Okazuje sie, że sezon może mieć dwa otwacia - kilka dni później, 3 maja w zasięgu spacerku od mojego mieszkania, w samym centrum Minneapolis, odbywa się bieg na 1 milę (1,67 km) pod nazwą „Twin City 1 Mile”, i pod hasłem „It all starts with the first Mile!” („Wszystko zaczyna się od pierwszej mili”). Internetowo rejestruję się i robię opłatę startową a w piątkowe popołudnie kończę wcześniej swoje badania, by około 16-tej odebrać numer startowy. Biuro biegu, czy raczeje punkty wydawania numerów, mieszczą się w pobliskim parku i pomimo, że jest ich chyba ze 12, to kolejki są kolosalne (odbiór numerów tylko w dzień biegu).


Odbiór numerów startowych przed “TC 1 Mile”, moja kolejka jest jeszcze dłuższa niż sąsiednia.


Pora startu zbliża się, jest nerwowo, i kiedy decyduję, że w razie czego pobiegnę bez numeru, kolejka nagle przyspiesza, odbieram swój pakiet, i jest jeszcze czas spokojnie założyć numer, przejść do strefy startu, a nawet zapoznać się z trasą. Wiedzie ona od małego parku – Loring Park, przez kilka zakrętów, do centrum, gdzie finiszujemy na głównej ulicy - Nicollet Mall. Minneapolis, w przeciwieństwie do wielu innych miast Ameryki, a obecnie i Polski, postanowiło utrzymać miejski charakter centrum - a więc przyciągnąć ludzi, by chodzili tam na zakupy, spacery czy do kawiarni. Zachowano budynki, które już były, połączono je podziemnymi przejściami i nadziemymi galeriami w jeden zespół sklepów, butików, galerii (zwanych w USA „mall”), hoteli, piekarni, pubów, cukierni, etc. Zamknięto dla ruchu samochodowego dwie albo trzy ulice, zamieniając je w ciągi spacerowe z kawiarniami, pubami i restauracjami z otwieranymi właśnie teraz, po zimowej przerwie ogródkami. Właśnie w tej scenerii będziemy rozgrywać drugą połowę biegu włącznie z finiszem.

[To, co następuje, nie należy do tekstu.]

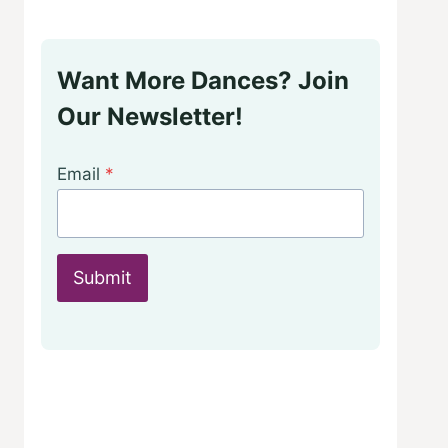
Want More Dances? Join
Our Newsletter!
Email
*
Submit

Meta “TC 1 Mile” na ulicy Nicolett Mall, w otoczeniu ogródków restauracyjnych, pubów, kawiarni.


Bieg ma aż osiem (!!!) fali startującyh z lekkim przesunięciem czasowym. Można wybrać start w głównej grupie (Friend & Family Wave), w jednej z trzech grup wiekowych, lub też biec razem z zawodowymi zawodnikami z lincencją (która to tura jest rozbita na bieg mężczyzn i kobiet). Pierwsza opcja daje możliwość po ukończeniu swojego biegu oglądania profesjonlistów, druga pozwala na ściganie się z nimi. Wybieram, podobnie jak większość, pierwszą opcję.

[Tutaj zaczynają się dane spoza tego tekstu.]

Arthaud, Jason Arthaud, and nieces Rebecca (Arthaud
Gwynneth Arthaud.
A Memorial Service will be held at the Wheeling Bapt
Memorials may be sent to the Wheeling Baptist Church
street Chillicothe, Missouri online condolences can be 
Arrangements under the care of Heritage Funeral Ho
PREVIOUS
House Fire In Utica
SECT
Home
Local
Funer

Bieg na dystansie 1 M (1,67 km) to dla mnie całkowita nowość - nigdy nie biegałem tak krótkich dystansów. Mój plan jest prosty: biec jak najszybciej. Na starcie jest już tłum – trudno mi ocenić ile osób, z rozmów dowiaduję się, że niektórzy przybyli nawet spoza Minneapolis. Startujemy, ja jestem gdzieś pośrodku grupy, trzeba się skupić na biegu, bo jest konkurencja o miejsce w stawce, o dobrą pozycję do finiszu. Jeszcze nigdy nie biegłem tak ostro, udaje mi się jakoś wyskoczyć z tłumu - to dzięki dobremu wejściu w dwa pierwsze zakręty - pomogło rozeznanie trasy jakie zdążyłem zrobić przed biegiem. Biegnę tak szybko jak nigdy dotąd, najważniejsze żeby utrzymać tempo odechu, ale i tak czuję, że mięśnie nie nadążają z odbieraniem tlenu z krwi, albo może to wysiada transport dwutlenku węgla z krwi do płuc?

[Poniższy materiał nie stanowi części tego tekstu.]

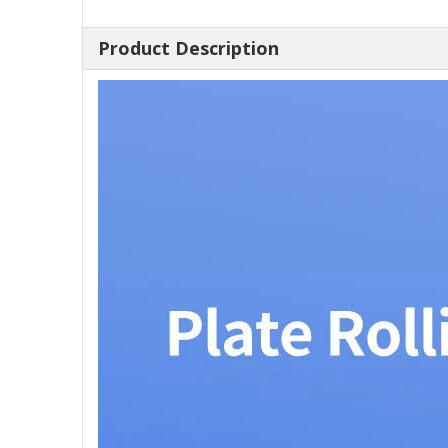
Product Description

Wpadamy na ostatnią prostą - Nicolett Mall Street to główna promenada z tłumami w ogródkach piwiarnii i kawiarnii - ale ja nie widzę nic, nie pamiętam dopingu, kibiców. Pamiętam tylko zawodnika przede mną i walkę, by mi nie uciekł. Wydaje się, że ta ostatnia prosta jest sama długa na całą milę - zaczyna mi brakować oddechu, gdy wreszcie jest meta.


Chwilkę po zakończeniu “TC 1 Mile”, za linią mety.


Potrzebuję pięciu minut by uspokoić oddech i móc napić się wody. Rzeczywiście krótkie dystanse to przeżycie diametralnie różne od biegania przez godzinę czy dwie. Dochodzę do siebie, biorę wodę i przesuwam się gdzieś na połowę trasy aby oglądać bieg profesjonalistów.


“TC 1 Mile” – bieg profesjonalistów – mistrzostwa kobiet (USA 1 Mile Road Championship – Women)


Jest sporo kibiców - większość uczestników biegu rozstawia się na trasie, by głośno dopingować. Profesjonaliści są profesjonalnie szybcy i, niestety, ich wyniki przesuwają mnie na coraz dalszą pozycję. W efekcie zostaję sklasyfikowany na 458 pozycji (na 1392 sklasyfikowanych uczestników) z czasem 6:57 - to moja życiówka na 1 milę (o 2:41 więcej od zwycięzcy - B. Boldon’a).

Wkrótce potem mój projekt dobiega końca, na początku lipca zbieram się do powrotu. Po zamknięciu prac, zostaje mi parę dni na spakowaniu dobytku, przygotowanie do podróży. Przedostatniego dnia półtoragodzinnym, porannym biegiem obok Nicolett Island, słynnych wodospadów Sant Antony, przez Stony Arch Bridge, i dalej, z biegiem rzeki - żegnam się z >>Mighty Mississippi<<


Pożegnanie z >>Mighty Mississippi<<; trasa biegowa pomiędzy Minneapolis a St. Paul.



Komentarze czytelników - 6podyskutuj o tym 
 

dariuusz4

Autor: dariuusz4, 2011-01-27, 23:17 napisał/-a:
Fajny artykuł..pozazdrościć przygody..pozdrawiam Maniaca z Poznania

 

Nagor

Autor: Nagor, 2011-01-28, 00:02 napisał/-a:
Miałem kiedyś przesiadkę w Minneapolis. Jest tam niesamowicie wielkie lotnisko z wytyczoną ścieżką spacerową, szeroka, o długich prostych, długości bodajże z 5km pętla. Tam spokojnie można by pobiec każdy trening. Zrobiło to na mnie duże wrażenie.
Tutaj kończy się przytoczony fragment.